They arrived this morning just as I began a zoom session focused on becoming a peace agent, letting the St. Francis Prayer guide current life – my current thoughts dominated by chain saws. Just as the zoom concluded, the crew pulled away, leaving only the stump and my swirl of memories of the former tree: first glimpse in 1986 while shopping for a house in this area; my teenage son casually perched on one of the overhanging limbs calling down “Hey, Mom!”; prolific bird visitations (even one raven); cat chasing squirrel among the branches (squirrel retreating on underside of branch beneath confused cat); and many private conversations between me and tree.

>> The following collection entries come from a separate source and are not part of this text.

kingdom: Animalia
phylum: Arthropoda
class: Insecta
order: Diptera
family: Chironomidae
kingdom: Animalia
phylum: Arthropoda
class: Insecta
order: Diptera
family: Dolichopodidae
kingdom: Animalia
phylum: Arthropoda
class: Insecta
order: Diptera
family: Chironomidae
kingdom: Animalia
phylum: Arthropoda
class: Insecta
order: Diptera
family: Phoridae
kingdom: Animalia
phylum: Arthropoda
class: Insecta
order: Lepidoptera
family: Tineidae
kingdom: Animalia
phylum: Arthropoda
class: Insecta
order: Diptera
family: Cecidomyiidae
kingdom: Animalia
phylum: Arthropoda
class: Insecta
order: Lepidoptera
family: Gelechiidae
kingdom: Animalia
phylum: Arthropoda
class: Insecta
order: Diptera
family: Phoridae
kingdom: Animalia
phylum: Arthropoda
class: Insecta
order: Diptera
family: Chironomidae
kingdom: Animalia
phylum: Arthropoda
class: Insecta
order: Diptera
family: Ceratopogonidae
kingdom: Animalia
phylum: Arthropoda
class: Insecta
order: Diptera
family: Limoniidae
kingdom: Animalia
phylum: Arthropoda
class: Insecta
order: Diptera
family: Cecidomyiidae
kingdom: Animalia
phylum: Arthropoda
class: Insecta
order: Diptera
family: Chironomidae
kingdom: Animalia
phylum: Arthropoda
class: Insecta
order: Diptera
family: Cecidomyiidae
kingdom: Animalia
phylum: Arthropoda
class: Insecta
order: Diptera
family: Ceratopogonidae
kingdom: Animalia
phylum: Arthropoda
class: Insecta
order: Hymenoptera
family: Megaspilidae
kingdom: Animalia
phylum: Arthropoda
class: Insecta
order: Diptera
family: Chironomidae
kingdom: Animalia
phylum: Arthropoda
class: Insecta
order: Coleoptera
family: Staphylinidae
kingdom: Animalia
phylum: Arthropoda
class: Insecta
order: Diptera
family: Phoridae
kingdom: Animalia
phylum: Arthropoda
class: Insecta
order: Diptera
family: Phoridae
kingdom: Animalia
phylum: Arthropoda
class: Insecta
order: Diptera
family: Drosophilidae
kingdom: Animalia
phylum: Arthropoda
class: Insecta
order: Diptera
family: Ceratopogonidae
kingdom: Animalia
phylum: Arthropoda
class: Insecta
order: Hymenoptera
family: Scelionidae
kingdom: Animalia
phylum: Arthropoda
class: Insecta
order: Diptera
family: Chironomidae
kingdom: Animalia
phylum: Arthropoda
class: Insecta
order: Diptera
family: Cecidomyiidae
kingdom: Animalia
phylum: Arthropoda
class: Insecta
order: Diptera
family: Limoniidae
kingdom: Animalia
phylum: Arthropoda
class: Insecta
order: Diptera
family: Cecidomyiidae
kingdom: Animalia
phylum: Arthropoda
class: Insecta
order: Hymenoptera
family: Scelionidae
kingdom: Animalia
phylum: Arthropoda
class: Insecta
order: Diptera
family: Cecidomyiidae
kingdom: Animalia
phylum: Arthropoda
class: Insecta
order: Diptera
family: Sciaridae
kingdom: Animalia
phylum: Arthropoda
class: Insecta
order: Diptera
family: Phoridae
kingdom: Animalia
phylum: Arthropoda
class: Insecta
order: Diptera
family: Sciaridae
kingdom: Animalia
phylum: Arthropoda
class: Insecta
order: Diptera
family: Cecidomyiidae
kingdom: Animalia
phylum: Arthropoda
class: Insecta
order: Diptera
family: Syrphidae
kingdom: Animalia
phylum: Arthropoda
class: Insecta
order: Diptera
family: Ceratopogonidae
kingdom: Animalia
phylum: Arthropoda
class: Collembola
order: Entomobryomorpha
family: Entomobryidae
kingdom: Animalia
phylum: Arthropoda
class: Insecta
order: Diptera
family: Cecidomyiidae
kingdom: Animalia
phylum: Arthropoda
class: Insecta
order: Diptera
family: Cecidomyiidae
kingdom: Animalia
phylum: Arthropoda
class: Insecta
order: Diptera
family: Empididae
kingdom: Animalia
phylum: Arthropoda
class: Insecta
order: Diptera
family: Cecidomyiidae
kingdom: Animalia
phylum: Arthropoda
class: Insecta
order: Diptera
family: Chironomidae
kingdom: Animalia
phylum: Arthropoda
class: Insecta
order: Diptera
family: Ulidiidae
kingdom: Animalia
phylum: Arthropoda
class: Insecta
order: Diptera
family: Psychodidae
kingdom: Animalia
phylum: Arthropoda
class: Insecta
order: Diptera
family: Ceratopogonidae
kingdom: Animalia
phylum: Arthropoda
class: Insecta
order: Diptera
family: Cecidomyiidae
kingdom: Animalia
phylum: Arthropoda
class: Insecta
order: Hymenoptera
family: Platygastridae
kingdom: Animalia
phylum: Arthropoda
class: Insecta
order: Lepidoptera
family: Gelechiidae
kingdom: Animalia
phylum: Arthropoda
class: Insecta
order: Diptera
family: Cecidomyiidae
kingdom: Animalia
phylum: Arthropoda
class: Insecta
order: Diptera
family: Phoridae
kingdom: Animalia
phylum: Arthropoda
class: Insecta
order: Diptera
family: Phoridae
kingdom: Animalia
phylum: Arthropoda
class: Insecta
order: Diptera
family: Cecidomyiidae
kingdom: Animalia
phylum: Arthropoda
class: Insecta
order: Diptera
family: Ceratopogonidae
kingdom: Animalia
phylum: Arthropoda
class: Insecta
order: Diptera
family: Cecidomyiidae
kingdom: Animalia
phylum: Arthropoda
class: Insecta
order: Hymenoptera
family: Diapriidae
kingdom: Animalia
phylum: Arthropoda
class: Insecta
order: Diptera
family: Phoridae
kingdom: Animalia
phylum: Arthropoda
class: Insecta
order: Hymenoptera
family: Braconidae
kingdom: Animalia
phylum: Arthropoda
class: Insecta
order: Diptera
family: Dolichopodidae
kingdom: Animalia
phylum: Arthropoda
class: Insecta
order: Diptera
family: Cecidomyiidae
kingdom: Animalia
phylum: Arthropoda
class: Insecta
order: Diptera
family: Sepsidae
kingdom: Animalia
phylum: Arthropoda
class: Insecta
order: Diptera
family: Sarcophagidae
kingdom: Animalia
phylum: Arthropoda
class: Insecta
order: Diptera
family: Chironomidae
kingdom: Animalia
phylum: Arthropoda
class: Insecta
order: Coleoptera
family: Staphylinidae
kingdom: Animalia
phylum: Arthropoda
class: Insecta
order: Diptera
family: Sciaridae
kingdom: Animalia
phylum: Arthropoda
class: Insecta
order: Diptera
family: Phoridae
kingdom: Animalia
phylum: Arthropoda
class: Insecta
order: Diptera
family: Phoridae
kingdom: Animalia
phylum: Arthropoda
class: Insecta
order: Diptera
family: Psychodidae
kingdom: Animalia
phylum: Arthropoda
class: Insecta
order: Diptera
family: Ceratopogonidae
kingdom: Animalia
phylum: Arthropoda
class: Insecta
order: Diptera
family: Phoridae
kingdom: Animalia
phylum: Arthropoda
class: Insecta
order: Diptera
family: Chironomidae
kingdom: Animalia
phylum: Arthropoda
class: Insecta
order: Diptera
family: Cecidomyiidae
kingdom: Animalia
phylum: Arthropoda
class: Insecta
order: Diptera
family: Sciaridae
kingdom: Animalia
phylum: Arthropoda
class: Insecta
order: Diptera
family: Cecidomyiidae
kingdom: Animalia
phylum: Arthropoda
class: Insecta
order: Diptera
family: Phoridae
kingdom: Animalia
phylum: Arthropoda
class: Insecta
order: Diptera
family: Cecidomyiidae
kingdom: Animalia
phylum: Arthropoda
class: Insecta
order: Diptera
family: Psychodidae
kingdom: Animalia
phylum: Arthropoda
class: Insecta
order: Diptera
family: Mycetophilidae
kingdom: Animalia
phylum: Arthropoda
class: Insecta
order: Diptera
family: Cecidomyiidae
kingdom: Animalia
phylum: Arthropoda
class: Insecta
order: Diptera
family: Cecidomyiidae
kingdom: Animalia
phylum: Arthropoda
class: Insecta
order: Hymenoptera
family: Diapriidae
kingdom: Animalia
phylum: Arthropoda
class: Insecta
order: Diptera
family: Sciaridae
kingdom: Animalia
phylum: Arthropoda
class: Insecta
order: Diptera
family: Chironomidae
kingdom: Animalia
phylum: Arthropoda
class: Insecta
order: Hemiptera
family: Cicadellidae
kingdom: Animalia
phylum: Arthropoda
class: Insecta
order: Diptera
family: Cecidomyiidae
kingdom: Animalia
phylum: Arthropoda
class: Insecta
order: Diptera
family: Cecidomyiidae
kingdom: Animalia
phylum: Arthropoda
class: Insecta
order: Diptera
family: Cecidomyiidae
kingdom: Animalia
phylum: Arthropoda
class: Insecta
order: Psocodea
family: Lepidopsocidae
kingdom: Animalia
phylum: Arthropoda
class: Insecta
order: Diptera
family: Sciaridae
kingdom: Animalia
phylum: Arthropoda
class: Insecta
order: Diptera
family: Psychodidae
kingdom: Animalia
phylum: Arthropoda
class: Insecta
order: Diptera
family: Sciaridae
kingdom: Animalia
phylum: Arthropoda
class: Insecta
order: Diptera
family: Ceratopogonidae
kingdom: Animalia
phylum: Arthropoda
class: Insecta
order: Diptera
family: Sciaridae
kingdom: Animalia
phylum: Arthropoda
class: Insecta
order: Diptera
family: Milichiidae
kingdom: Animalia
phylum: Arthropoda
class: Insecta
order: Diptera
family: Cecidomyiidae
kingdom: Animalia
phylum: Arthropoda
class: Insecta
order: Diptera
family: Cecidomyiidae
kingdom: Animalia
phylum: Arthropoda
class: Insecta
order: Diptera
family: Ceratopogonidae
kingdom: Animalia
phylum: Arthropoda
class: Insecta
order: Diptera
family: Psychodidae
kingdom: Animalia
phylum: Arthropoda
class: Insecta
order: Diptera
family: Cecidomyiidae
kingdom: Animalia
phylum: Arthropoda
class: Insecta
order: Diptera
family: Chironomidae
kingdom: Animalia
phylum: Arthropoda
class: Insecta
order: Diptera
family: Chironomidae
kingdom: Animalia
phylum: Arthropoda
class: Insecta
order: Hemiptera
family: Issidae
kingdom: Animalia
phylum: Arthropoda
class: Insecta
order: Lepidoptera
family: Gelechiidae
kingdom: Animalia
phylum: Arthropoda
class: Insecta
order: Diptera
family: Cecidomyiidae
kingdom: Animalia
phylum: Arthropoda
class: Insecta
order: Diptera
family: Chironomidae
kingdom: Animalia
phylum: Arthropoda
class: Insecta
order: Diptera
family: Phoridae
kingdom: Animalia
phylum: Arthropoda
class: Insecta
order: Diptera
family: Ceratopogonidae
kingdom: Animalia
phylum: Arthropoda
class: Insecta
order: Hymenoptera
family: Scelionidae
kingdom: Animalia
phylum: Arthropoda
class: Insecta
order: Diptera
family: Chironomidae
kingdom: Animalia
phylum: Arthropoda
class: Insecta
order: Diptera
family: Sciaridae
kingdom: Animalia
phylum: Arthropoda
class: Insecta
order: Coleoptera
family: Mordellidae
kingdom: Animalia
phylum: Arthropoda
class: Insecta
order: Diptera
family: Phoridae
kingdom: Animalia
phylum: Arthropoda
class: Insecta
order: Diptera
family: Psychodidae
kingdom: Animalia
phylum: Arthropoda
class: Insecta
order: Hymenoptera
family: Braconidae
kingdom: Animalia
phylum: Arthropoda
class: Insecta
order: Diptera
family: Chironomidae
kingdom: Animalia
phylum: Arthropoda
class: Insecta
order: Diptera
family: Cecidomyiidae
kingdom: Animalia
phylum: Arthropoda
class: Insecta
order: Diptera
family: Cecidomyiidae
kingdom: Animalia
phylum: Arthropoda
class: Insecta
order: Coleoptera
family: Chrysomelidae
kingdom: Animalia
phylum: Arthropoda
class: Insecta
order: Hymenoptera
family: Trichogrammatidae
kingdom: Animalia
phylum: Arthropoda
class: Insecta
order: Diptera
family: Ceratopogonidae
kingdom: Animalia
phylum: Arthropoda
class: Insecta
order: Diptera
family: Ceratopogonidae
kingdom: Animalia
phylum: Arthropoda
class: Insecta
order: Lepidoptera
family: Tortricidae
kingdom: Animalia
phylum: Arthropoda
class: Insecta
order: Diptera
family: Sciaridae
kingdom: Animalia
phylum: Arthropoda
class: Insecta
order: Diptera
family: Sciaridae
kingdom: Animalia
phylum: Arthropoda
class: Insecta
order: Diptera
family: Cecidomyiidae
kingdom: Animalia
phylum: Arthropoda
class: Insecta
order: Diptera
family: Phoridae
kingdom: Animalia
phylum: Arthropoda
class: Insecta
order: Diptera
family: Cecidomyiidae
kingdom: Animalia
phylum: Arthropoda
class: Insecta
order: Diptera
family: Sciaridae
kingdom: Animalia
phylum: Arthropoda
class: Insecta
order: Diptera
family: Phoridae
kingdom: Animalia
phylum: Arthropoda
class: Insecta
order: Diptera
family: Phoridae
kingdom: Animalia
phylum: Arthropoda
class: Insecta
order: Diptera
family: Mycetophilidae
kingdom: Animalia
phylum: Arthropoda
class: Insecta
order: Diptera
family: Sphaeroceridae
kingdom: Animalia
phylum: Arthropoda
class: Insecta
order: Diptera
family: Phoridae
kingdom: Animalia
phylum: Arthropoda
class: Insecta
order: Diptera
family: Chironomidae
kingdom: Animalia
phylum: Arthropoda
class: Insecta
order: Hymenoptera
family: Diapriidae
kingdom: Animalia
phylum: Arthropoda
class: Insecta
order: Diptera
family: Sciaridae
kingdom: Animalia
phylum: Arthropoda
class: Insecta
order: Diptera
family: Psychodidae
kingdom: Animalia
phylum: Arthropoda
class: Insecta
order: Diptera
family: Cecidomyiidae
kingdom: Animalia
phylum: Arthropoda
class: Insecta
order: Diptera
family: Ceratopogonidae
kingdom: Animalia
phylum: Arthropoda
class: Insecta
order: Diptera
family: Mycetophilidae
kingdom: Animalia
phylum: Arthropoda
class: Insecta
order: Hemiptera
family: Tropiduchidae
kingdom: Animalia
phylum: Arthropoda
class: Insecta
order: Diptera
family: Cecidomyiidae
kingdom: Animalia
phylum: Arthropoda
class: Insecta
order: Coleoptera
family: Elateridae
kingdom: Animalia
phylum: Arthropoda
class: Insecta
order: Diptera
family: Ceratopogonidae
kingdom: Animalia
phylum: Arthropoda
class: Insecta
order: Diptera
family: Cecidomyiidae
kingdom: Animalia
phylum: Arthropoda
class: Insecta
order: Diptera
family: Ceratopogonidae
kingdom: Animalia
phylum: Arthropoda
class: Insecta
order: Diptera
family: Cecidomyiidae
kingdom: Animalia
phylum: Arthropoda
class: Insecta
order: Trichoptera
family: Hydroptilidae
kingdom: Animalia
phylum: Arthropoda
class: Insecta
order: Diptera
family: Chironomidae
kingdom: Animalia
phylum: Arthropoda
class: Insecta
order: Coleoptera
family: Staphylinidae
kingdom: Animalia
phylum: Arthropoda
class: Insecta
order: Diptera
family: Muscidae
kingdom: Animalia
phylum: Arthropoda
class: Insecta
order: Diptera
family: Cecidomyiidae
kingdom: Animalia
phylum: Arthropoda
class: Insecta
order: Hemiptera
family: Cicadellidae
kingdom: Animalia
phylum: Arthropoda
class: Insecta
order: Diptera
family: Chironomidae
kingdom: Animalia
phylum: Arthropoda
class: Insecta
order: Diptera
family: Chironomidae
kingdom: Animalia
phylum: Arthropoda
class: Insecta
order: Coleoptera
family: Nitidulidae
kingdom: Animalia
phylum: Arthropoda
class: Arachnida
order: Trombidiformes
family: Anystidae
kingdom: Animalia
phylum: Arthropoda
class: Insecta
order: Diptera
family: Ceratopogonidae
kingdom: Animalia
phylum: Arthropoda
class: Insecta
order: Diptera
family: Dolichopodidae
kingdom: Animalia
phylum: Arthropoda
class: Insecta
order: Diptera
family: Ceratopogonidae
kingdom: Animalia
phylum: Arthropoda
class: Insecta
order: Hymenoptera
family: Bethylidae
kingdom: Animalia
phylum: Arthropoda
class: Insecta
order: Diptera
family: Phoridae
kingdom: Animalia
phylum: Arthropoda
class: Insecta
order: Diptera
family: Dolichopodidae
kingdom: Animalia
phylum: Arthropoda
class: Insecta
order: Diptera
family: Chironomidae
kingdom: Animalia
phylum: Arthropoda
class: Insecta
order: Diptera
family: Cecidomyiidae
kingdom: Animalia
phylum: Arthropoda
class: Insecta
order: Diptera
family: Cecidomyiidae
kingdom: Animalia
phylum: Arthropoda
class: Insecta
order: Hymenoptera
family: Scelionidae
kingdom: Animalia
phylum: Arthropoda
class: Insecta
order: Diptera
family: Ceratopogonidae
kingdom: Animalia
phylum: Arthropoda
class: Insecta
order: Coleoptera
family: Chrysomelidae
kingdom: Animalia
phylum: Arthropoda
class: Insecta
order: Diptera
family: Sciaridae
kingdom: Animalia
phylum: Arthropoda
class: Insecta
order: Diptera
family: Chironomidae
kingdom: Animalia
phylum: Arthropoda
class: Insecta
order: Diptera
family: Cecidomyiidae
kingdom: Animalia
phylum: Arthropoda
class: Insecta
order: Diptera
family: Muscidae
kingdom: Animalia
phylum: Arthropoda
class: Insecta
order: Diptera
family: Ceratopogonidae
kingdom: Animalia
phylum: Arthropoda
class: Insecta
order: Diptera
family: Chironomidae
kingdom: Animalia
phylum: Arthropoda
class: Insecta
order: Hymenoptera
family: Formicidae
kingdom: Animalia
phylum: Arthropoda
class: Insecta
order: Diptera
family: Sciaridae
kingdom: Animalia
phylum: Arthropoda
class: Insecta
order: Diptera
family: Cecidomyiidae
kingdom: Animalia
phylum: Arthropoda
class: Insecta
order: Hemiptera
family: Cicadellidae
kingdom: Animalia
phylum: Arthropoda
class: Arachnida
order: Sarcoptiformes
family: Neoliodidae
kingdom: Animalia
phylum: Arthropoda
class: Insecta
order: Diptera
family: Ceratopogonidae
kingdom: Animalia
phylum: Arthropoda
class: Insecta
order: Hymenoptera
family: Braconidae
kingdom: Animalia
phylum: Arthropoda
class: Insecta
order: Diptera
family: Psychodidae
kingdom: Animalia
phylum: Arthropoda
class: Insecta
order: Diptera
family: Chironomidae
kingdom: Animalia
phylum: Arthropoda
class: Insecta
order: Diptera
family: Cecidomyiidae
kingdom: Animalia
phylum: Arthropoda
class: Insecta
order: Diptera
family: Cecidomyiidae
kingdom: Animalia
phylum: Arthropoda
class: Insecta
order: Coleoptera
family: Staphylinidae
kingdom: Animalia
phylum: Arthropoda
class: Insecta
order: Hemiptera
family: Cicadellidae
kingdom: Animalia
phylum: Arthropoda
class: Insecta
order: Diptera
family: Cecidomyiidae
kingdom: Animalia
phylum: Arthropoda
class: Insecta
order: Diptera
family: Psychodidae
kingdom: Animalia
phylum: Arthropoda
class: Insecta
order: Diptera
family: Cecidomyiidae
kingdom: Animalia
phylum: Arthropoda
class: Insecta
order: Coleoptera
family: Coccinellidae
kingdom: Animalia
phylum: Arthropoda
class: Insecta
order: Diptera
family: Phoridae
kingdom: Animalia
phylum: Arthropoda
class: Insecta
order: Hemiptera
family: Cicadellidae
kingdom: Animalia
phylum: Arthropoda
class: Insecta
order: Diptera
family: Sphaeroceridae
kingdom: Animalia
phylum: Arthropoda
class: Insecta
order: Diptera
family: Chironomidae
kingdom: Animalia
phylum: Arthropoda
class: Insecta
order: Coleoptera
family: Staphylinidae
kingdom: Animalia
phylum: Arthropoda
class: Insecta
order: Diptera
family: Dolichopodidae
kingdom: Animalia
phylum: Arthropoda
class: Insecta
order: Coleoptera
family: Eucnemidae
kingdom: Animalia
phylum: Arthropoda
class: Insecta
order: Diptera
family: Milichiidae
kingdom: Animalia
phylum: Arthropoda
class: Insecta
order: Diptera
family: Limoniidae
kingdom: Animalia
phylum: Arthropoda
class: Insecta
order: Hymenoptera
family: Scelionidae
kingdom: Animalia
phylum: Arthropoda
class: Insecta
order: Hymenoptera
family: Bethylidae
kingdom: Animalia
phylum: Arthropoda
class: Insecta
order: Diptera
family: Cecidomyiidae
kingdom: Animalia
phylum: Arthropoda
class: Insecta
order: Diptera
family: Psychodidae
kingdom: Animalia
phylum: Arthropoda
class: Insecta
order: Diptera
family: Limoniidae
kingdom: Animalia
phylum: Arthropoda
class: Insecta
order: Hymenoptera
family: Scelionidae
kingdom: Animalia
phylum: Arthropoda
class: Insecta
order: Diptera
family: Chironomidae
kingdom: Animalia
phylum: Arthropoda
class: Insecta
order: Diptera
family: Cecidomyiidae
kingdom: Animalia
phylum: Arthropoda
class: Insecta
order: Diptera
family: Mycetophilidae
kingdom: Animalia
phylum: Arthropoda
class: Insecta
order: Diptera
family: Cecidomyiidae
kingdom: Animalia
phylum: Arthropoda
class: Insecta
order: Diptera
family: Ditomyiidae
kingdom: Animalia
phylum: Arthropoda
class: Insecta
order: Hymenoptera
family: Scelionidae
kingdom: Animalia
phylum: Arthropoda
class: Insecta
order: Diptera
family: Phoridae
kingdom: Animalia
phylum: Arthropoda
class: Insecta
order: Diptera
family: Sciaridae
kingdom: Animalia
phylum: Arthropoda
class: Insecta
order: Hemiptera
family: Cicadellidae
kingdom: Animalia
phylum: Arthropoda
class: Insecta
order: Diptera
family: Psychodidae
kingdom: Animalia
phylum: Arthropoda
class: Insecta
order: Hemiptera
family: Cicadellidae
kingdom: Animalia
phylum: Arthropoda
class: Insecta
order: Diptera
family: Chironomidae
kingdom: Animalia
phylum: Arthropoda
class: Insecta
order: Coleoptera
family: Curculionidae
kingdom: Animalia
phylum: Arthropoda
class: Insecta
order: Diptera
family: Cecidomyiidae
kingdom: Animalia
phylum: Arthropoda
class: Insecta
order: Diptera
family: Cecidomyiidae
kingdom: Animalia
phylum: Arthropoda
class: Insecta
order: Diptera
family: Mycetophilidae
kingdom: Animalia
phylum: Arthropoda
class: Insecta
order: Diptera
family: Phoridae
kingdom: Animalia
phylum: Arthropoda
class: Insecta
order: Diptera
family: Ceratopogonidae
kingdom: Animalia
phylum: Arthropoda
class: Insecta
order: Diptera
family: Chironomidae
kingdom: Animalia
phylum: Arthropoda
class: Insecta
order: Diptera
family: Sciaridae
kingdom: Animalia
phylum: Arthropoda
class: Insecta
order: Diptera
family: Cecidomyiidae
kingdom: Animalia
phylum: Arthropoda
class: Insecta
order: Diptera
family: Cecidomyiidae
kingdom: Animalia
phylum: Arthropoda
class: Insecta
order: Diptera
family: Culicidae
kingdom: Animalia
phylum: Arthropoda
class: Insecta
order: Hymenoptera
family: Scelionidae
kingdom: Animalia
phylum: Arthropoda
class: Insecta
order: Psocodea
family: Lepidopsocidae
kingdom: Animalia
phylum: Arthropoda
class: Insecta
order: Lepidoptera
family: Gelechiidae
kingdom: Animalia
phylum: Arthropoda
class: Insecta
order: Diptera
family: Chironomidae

Relieved that the inevitable is now behind us – tomorrow we begin restoring yard art and flowerpots moved out of the crew’s way – including statues of Buddha and St. Francis. A few flower pots will be placed on trunk pedestals – still huggable.

Together Now

January 24, 2021. Took a walk this afternoon with my aging and declining Labrador Buttercup.  Walking with her is a great opportunity to reflect on recent triggers, and today I paused half-way to jot down the gist of this poem.  I was triggered by today’s post from Ken Gierke whose poem Now was triggered by today’s post of Memorial by Ron. Lavalette.  My thanks to both.

Ken Gierke @ https://rivrvlogr.com/2021/01/24/now-3/

Ron. Lavalette @ https://rlavalette.wordpress.com/2021/01/24/memorial/

Destination

October 15, 2020. I’m almost back from a month’s retreat from home base. I’ve been physically and energetically disconnected from computers and routines. In the next week or so I’ll be catching up on blog posts from others – another sort of cushion comfort! Come end-of-October, I’ll be traveling again …

This haiku was written in response to the visual impact of sky-gazing from the mountain over Cloudcroft NM (a place we return to at least once a year). In typing it up today, I realize it speaks also to my “destination” of adjusting to losing my son. Life seems a continual journey toward an ultimate destination difficult to envision. I savor interim pauses.

Good Grief

September 9, 2020. Two weeks now since my son’s death. He was here the seven weeks prior, seldom leaving the house except for a daily walk around the block. The Labrador and two cats blinked at furniture rearrangements and accepted my son’s desire to be left unlicked, unrubbed. That said, he spent hours observing the canine/feline maneuvers and interactions. It was soon clear they were meditative entertainment through long hours of “just sitting” in the living room. I’d peek at him from behind my computer screen … or gaze at him from my rocking chair … grateful for the nonverbal companionship he enjoyed. Pets don’t ask questions.

Labrador and calico have acclimated, but I keep finding the ginger cat prowling the now-empty room we turned into his bedroom and sitting on the doorstep – signs of searching: where’d he go? For seven weeks his energy filled these rooms, and that remains. I sense a smile of sorts penetrating the space, his pleasure that this cat is seeking him. Perhaps he speaks to her in ways I cannot hear – perhaps they’re engaged in an adventure game. So much I cannot understand.